Poole walked past the kitchen counter into a small dining room. Boxes and paper littered the table—job applications, copies of a résumé, “Elizabeth McInley” pri
nted in bold font at the top. There were newspapers, unopened bills, clothing—a woman’s blouse and bra, all haphazardly tossed about.
“Ms. McInley? Are you in here?”
Poole’s breath floated through the cold air. He spotted the thermostat on the wall and glanced at it. The heat was switched off, the dial turned to the coldest position.
An open doorway stood to his left. Poole followed it into the small living room, the gun and flashlight pointed forward now, leading him. To his right stood the front door, along with the picture window he had tried to peer into, as opaque from this side as it was from the front yard. On his left, a couch lined the wall, facing a small television propped up on milk crates. There was a cheap pressboard table in front of the couch. Someone had shoved the contents to the floor—magazines, a remote, a few utility bills, and some advertising circulars.
Sitting on top of the table, spaced evenly, centered, were three white boxes tied off with black string. The white of the boxes was riddled with specks of brown and crimson, a spatter of sorts.
There was a small bathroom directly across from where he stood, and another door to the left of the television, most likely a bedroom.
Poole stepped forward and swept his eyes over the bathroom. The white tub was ringed with brown, the sink covered in dry toothpaste. A moldy towel was on the floor, bunched up and shoved to the side near the toilet. Someone had wiped at a spot in the middle of the mirror; Poole’s hazy reflection stared back at him.
He backed out of the bathroom into the living room, his gun now pointed at the bedroom door. He saw the boxes on the table from the corner of his eye. He tried not to look at them. Poole approached the open bedroom door with a wide arc, preferring to enter the room straight on rather than sliding against the wall and going in from the side. The beam of his flashlight dancing over the walls revealed a ratty dresser, the bed.
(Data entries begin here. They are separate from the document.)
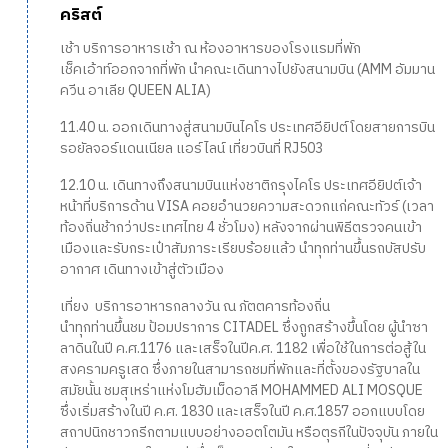
คริสต์
เช้า บริการอาหารเช้า ณ ห้องอาหารของโรงแรมที่พัก
เช็คเอ้าท์ออกจากที่พัก นำคณะเดินทางไปยังสนามบิน (AMM อัมมาน
ควีน อาเลีย QUEEN ALIA)
11.40 น. ออกเดินทางสู่สนามบินไคโร ประเทศอียิปต์โดยสายการบิน
รอยัลจอร์แดนเนียล แอร์ไลน์ เที่ยวบินที่ RJ503
12.10 น. เดินทางถึงสนามบินแห่งชาติกรุงไคโร ประเทศอียิปต์เจ้า
หน้าที่บริการด้าน VISA คอยอำนวยความสะดวกแก่คณะทัวร์ (เวลา
ท้องถิ่นช้ากว่าประเทศไทย 4 ชั่วโมง) หลังจากผ่านพิธีตรวจคนเข้า
เมืองและรับกระเป๋าสัมภาระเรียบร้อยแล้ว นำทุกท่านขึ้นรถบัสปรับ
อากาศ เดินทางเข้าสู่ตัวเมือง
เที่ยง บริการอาหารกลางวัน ณ ภัตตคารท้องถิ่น
นำทุกท่านขึ้นชม ป้อมปราการ CITADEL ซึ่งถูกสร้างขึ้นโดย ผู้นำซา
ลาดินในปี ค.ศ.1176 และเสร็จในปีค.ศ. 1182 เพื่อใช้ในการต่อสู้ใน
สงครามครูเสด ซึ่งภายในสามารถชมที่พักและที่ตั้งของรัฐบาลใน
สมัยนั้น ชมสุเหร่าแห่งโมฮัมเม็ดอาลี MOHAMMED ALI MOSQUE
ซึ่งเริ่มสร้างในปี ค.ศ. 1830 และเสร็จในปี ค.ศ.1857 ออกแบบโดย
สถาปนิกชาวกรีกตามแบบอย่างออตโตมัน หรือตุรกีในปัจจุบัน ภายใน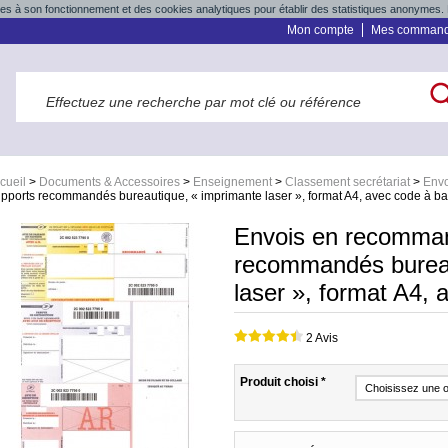
res à son fonctionnement et des cookies analytiques pour établir des statistiques anonymes. 
Mon compte
Mes comman
cueil
>
Documents & Accessoires
>
Enseignement
>
Classement secrétariat
>
Env
pports recommandés bureautique, « imprimante laser », format A4, avec code à ba
Envois en recomman
recommandés bureau
laser », format A4, 
2 Avis
Produit choisi
*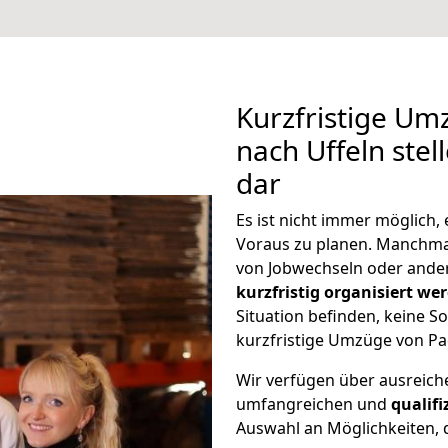
Kurzfristige U
nach Uffeln stel
dar
Es ist nicht immer möglich
Voraus zu planen. Manchm
von Jobwechseln oder ander
kurzfristig organisiert we
Situation befinden, keine So
kurzfristige Umzüge von Pa
Wir verfügen über ausreic
umfangreichen und
qualif
Auswahl an Möglichkeiten, d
A woman’s body was tied to the bed at all four corners. Her clothing had been cut away, the tattered remains scattered about the floor. Her flesh was covered in tiny red cuts, thousands of them, every exposed inch. The eyes were gone, two black sockets. Her mouth was filled with dry, crusty blood. Poole knew that beneath her matted hair her ear was gone too. He’d find those things in the boxes.